YOUR OBJECTIVE:
Could you retype every line of the data underneath without altering anything?
── EXCERPTED DATA
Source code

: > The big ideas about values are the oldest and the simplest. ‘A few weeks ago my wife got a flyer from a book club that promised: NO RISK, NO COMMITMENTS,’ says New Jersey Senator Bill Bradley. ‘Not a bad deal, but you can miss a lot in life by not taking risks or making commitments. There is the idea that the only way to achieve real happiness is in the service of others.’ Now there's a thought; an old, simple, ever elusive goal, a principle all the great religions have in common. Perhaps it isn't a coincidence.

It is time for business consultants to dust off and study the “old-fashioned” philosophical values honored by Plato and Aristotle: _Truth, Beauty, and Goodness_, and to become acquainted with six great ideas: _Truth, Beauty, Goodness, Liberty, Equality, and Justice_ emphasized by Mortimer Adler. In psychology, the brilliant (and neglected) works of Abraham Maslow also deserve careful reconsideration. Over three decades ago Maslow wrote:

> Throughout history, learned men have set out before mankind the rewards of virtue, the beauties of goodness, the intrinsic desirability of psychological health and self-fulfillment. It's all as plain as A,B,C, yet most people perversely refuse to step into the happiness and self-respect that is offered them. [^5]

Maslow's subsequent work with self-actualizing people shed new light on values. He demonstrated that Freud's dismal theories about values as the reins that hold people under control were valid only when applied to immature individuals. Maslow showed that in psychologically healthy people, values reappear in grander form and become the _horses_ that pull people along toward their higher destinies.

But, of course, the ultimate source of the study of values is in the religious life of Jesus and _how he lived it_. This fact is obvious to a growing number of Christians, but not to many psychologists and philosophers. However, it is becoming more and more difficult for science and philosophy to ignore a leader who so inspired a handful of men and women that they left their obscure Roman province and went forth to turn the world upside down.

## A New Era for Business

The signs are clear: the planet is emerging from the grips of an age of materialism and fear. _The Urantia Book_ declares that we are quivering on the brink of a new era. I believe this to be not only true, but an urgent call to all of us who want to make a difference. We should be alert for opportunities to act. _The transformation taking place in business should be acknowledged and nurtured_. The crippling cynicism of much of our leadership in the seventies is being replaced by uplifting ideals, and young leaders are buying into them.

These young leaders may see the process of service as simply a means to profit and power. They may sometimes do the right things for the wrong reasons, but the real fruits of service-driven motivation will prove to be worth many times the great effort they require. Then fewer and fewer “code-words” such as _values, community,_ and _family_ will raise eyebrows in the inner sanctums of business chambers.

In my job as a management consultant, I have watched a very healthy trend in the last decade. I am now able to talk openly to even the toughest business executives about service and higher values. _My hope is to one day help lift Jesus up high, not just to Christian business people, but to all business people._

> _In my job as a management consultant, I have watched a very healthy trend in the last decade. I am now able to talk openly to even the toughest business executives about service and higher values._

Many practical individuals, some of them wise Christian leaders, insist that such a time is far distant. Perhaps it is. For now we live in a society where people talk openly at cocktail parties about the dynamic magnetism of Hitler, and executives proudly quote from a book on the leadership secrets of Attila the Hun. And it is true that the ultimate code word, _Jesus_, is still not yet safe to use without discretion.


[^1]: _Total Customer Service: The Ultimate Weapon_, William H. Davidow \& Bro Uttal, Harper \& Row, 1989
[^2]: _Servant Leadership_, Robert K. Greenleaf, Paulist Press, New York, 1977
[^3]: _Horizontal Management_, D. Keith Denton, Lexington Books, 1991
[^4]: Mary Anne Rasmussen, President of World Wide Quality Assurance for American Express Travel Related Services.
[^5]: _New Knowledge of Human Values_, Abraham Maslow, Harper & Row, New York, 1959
────
RESPONSE TO THE EXERCISE:
Source code

: > The big ideas about values are the oldest and the simplest. ‘A few weeks ago my wife got a flyer from a book club that promised: NO RISK, NO COMMITMENTS,’ says New Jersey Senator Bill Bradley. ‘Not a bad deal, but you can miss a lot in life by not taking risks or making commitments. There is the idea that the only way to achieve real happiness is in the service of others.’ Now there's a thought; an old, simple, ever elusive goal, a principle all the great religions have in common. Perhaps it isn't a coincidence.

It is time for business consultants to dust off and study the “old-fashioned” philosophical values honored by Plato and Aristotle: _Truth, Beauty, and Goodness_, and to become acquainted with six great ideas: _Truth, Beauty, Goodness, Liberty, Equality, and Justice_ emphasized by Mortimer Adler. In psychology, the brilliant (and neglected) works of Abraham Maslow also deserve careful reconsideration. Over three decades ago Maslow wrote:

> Throughout history, learned men have set out before mankind the rewards of virtue, the beauties of goodness, the intrinsic desirability of psychological health and self-fulfillment. It's all as plain as A,B,C, yet most people perversely refuse to step into the happiness and self-respect that is offered them. [^5]

Maslow's subsequent work with self-actualizing people shed new light on values. He demonstrated that Freud's dismal theories about values as the reins that hold people under control were valid only when applied to immature individuals. Maslow showed that in psychologically healthy people, values reappear in grander form and become the _horses_ that pull people along toward their higher destinies.

But, of course, the ultimate source of the study of values is in the religious life of Jesus and _how he lived it_. This fact is obvious to a growing number of Christians, but not to many psychologists and philosophers. However, it is becoming more and more difficult for science and philosophy to ignore a leader who so inspired a handful of men and women that they left their obscure Roman province and went forth to turn the world upside down.

## A New Era for Business

The signs are clear: the planet is emerging from the grips of an age of materialism and fear. _The Urantia Book_ declares that we are quivering on the brink of a new era. I believe this to be not only true, but an urgent call to all of us who want to make a difference. We should be alert for opportunities to act. _The transformation taking place in business should be acknowledged and nurtured_. The crippling cynicism of much of our leadership in the seventies is being replaced by uplifting ideals, and young leaders are buying into them.

These young leaders may see the process of service as simply a means to profit and power. They may sometimes do the right things for the wrong reasons, but the real fruits of service-driven motivation will prove to be worth many times the great effort they require. Then fewer and fewer “code-words” such as _values, community,_ and _family_ will raise eyebrows in the inner sanctums of business chambers.

In my job as a management consultant, I have watched a very healthy trend in the last decade. I am now able to talk openly to even the toughest business executives about service and higher values. _My hope is to one day help lift Jesus up high, not just to Christian business people, but to all business people._

> _In my job as a management consultant, I have watched a very healthy trend in the last decade. I am now able to talk openly to even the toughest business executives about service and higher values._

Many practical individuals, some of them wise Christian leaders, insist that such a time is far distant. Perhaps it is. For now we live in a society where people talk openly at cocktail parties about the dynamic magnetism of Hitler, and executives proudly quote from a book on the leadership secrets of Attila the Hun. And it is true that the ultimate code word, _Jesus_, is still not yet safe to use without discretion.


[^1]: _Total Customer Service: The Ultimate Weapon_, William H. Davidow \& Bro Uttal, Harper \& Row, 1989
[^2]: _Servant Leadership_, Robert K. Greenleaf, Paulist Press, New York, 1977
[^3]: _Horizontal Management_, D. Keith Denton, Lexington Books, 1991
[^4]: Mary Anne Rasmussen, President of World Wide Quality Assurance for American Express Travel Related Services.
[^5]: _New Knowledge of Human Values_, Abraham Maslow, Harper & Row, New York, 1959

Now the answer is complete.